_SET EXERCISE_
Convert the lines of all the records below into one numbered list, leaving out any blank lines.

_RECORDED DATA_
━━━━
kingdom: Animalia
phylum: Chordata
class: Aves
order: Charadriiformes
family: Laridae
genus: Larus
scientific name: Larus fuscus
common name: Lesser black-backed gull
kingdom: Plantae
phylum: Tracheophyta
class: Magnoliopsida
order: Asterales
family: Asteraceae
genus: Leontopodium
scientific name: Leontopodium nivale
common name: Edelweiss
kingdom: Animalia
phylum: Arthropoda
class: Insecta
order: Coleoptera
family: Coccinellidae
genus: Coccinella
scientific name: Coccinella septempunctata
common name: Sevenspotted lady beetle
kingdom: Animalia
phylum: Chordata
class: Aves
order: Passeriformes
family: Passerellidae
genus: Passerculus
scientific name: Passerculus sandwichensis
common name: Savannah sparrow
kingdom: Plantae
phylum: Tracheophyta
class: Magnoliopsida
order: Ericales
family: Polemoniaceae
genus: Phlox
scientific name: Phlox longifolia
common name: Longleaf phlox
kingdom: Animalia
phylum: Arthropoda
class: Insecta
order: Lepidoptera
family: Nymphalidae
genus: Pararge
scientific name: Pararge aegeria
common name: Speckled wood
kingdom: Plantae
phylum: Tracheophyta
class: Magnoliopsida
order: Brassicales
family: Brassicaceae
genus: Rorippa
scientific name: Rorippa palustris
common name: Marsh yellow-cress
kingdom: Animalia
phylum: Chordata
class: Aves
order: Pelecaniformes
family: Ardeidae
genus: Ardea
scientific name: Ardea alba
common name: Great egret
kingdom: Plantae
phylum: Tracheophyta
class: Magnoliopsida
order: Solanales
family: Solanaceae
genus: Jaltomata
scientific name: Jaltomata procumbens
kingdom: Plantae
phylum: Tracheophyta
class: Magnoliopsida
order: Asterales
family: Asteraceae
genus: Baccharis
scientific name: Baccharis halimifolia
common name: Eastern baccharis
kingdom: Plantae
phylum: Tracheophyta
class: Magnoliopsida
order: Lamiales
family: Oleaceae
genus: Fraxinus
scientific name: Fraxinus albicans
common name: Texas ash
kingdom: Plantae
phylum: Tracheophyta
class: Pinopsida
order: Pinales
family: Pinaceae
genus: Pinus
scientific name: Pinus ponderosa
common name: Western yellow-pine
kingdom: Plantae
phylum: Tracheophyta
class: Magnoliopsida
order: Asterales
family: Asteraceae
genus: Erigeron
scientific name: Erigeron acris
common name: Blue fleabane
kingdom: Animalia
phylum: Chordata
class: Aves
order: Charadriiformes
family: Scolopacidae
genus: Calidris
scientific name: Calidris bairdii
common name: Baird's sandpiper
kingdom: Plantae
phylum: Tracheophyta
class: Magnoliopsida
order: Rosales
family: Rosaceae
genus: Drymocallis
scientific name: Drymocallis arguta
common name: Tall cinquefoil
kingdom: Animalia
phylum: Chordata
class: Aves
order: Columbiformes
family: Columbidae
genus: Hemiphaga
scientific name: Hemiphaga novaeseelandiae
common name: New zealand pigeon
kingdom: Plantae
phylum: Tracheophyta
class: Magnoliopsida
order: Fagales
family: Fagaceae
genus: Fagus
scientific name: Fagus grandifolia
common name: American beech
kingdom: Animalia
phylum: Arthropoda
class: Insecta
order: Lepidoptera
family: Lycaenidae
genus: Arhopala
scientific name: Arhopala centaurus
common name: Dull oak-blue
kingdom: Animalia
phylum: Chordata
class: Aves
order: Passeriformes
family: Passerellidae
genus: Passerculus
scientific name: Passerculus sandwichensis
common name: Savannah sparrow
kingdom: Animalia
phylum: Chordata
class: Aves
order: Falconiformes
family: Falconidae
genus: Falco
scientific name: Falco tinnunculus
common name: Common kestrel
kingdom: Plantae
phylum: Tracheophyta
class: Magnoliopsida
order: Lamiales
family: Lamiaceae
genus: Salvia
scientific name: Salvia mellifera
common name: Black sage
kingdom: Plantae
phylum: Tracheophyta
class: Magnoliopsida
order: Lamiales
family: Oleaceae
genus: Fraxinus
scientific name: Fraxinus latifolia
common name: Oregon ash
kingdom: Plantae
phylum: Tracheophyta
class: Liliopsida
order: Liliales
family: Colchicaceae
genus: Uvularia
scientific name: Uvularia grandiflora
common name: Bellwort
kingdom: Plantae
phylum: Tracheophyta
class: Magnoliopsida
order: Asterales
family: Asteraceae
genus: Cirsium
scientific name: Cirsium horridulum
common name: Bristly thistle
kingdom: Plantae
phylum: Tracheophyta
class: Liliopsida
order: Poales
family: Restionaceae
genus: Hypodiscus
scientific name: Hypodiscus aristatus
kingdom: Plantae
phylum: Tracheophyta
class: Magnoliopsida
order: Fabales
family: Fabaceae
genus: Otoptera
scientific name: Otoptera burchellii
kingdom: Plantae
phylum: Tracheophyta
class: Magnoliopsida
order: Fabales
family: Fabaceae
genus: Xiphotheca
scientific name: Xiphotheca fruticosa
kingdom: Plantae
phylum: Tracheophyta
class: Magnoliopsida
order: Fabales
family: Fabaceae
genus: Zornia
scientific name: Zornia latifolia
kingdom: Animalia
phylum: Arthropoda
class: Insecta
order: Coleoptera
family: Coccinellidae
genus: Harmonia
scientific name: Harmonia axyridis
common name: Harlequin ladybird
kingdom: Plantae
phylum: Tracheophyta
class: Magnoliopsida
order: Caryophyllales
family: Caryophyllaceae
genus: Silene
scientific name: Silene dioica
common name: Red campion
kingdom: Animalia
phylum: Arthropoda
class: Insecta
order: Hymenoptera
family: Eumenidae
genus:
━━━━
_RESPONSE BELOW_
1. kingdom: Animalia
2. phylum: Chordata
3. class: Aves
4. order: Charadriiformes
5. family: Laridae
6. genus: Larus
7. scientific name: Larus fuscus
8. common name: Lesser black-backed gull
9. kingdom: Plantae
10. phylum: Tracheophyta
11. class: Magnoliopsida
12. order: Asterales
13. family: Asteraceae
14. genus: Leontopodium
15. scientific name: Leontopodium nivale
16. common name: Edelweiss
17. kingdom: Animalia
18. phylum: Arthropoda
19. class: Insecta
20. order: Coleoptera
21. family: Coccinellidae
22. genus: Coccinella
23. scientific name: Coccinella septempunctata
24. common name: Sevenspotted lady beetle
25. kingdom: Animalia
26. phylum: Chordata
27. class: Aves
28. order: Passeriformes
29. family: Passerellidae
30. genus: Passerculus
31. scientific name: Passerculus sandwichensis
32. common name: Savannah sparrow
33. kingdom: Plantae
34. phylum: Tracheophyta
35. class: Magnoliopsida
36. order: Ericales
37. family: Polemoniaceae
38. genus: Phlox
39. scientific name: Phlox longifolia
40. common name: Longleaf phlox
41. kingdom: Animalia
42. phylum: Arthropoda
43. class: Insecta
44. order: Lepidoptera
45. family: Nymphalidae
46. genus: Pararge
47. scientific name: Pararge aegeria
48. common name: Speckled wood
49. kingdom: Plantae
50. phylum: Tracheophyta
51. class: Magnoliopsida
52. order: Brassicales
53. family: Brassicaceae
54. genus: Rorippa
55. scientific name: Rorippa palustris
56. common name: Marsh yellow-cress
57. kingdom: Animalia
58. phylum: Chordata
59. class: Aves
60. order: Pelecaniformes
61. family: Ardeidae
62. genus: Ardea
63. scientific name: Ardea alba
64. common name: Great egret
65. kingdom: Plantae
66. phylum: Tracheophyta
67. class: Magnoliopsida
68. order: Solanales
69. family: Solanaceae
70. genus: Jaltomata
71. scientific name: Jaltomata procumbens
72. kingdom: Plantae
73. phylum: Tracheophyta
74. class: Magnoliopsida
75. order: Asterales
76. family: Asteraceae
77. genus: Baccharis
78. scientific name: Baccharis halimifolia
79. common name: Eastern baccharis
80. kingdom: Plantae
81. phylum: Tracheophyta
82. class: Magnoliopsida
83. order: Lamiales
84. family: Oleaceae
85. genus: Fraxinus
86. scientific name: Fraxinus albicans
87. common name: Texas ash
88. kingdom: Plantae
89. phylum: Tracheophyta
90. class: Pinopsida
91. order: Pinales
92. family: Pinaceae
93. genus: Pinus
94. scientific name: Pinus ponderosa
95. common name: Western yellow-pine
96. kingdom: Plantae
97. phylum: Tracheophyta
98. class: Magnoliopsida
99. order: Asterales
100. family: Asteraceae
101. genus: Erigeron
102. scientific name: Erigeron acris
103. common name: Blue fleabane
104. kingdom: Animalia
105. phylum: Chordata
106. class: Aves
107. order: Charadriiformes
108. family: Scolopacidae
109. genus: Calidris
110. scientific name: Calidris bairdii
111. common name: Baird's sandpiper
112. kingdom: Plantae
113. phylum: Tracheophyta
114. class: Magnoliopsida
115. order: Rosales
116. family: Rosaceae
117. genus: Drymocallis
118. scientific name: Drymocallis arguta
119. common name: Tall cinquefoil
120. kingdom: Animalia
121. phylum: Chordata
122. class: Aves
123. order: Columbiformes
124. family: Columbidae
125. genus: Hemiphaga
126. scientific name: Hemiphaga novaeseelandiae
127. common name: New zealand pigeon
128. kingdom: Plantae
129. phylum: Tracheophyta
130. class: Magnoliopsida
131. order: Fagales
132. family: Fagaceae
133. genus: Fagus
134. scientific name: Fagus grandifolia
135. common name: American beech
136. kingdom: Animalia
137. phylum: Arthropoda
138. class: Insecta
139. order: Lepidoptera
140. family: Lycaenidae
141. genus: Arhopala
142. scientific name: Arhopala centaurus
143. common name: Dull oak-blue
144. kingdom: Animalia
145. phylum: Chordata
146. class: Aves
147. order: Passeriformes
148. family: Passerellidae
149. genus: Passerculus
150. scientific name: Passerculus sandwichensis
151. common name: Savannah sparrow
152. kingdom: Animalia
153. phylum: Chordata
154. class: Aves
155. order: Falconiformes
156. family: Falconidae
157. genus: Falco
158. scientific name: Falco tinnunculus
159. common name: Common kestrel
160. kingdom: Plantae
161. phylum: Tracheophyta
162. class: Magnoliopsida
163. order: Lamiales
164. family: Lamiaceae
165. genus: Salvia
166. scientific name: Salvia mellifera
167. common name: Black sage
168. kingdom: Plantae
169. phylum: Tracheophyta
170. class: Magnoliopsida
171. order: Lamiales
172. family: Oleaceae
173. genus: Fraxinus
174. scientific name: Fraxinus latifolia
175. common name: Oregon ash
176. kingdom: Plantae
177. phylum: Tracheophyta
178. class: Liliopsida
179. order: Liliales
180. family: Colchicaceae
181. genus: Uvularia
182. scientific name: Uvularia grandiflora
183. common name: Bellwort
184. kingdom: Plantae
185. phylum: Tracheophyta
186. class: Magnoliopsida
187. order: Asterales
188. family: Asteraceae
189. genus: Cirsium
190. scientific name: Cirsium horridulum
191. common name: Bristly thistle
192. kingdom: Plantae
193. phylum: Tracheophyta
194. class: Liliopsida
195. order: Poales
196. family: Restionaceae
197. genus: Hypodiscus
198. scientific name: Hypodiscus aristatus
199. kingdom: Plantae
200. phylum: Tracheophyta
201. class: Magnoliopsida
202. order: Fabales
203. family: Fabaceae
204. genus: Otoptera
205. scientific name: Otoptera burchellii
206. kingdom: Plantae
207. phylum: Tracheophyta
208. class: Magnoliopsida
209. order: Fabales
210. family: Fabaceae
211. genus: Xiphotheca
212. scientific name: Xiphotheca fruticosa
213. kingdom: Plantae
214. phylum: Tracheophyta
215. class: Magnoliopsida
216. order: Fabales
217. family: Fabaceae
218. genus: Zornia
219. scientific name: Zornia latifolia
220. kingdom: Animalia
221. phylum: Arthropoda
222. class: Insecta
223. order: Coleoptera
224. family: Coccinellidae
225. genus: Harmonia
226. scientific name: Harmonia axyridis
227. common name: Harlequin ladybird
228. kingdom: Plantae
229. phylum: Tracheophyta
230. class: Magnoliopsida
231. order: Caryophyllales
232. family: Caryophyllaceae
233. genus: Silene
234. scientific name: Silene dioica
235. common name: Red campion
236. kingdom: Animalia
237. phylum: Arthropoda
238. class: Insecta
239. order: Hymenoptera
240. family: Eumenidae
241. genus:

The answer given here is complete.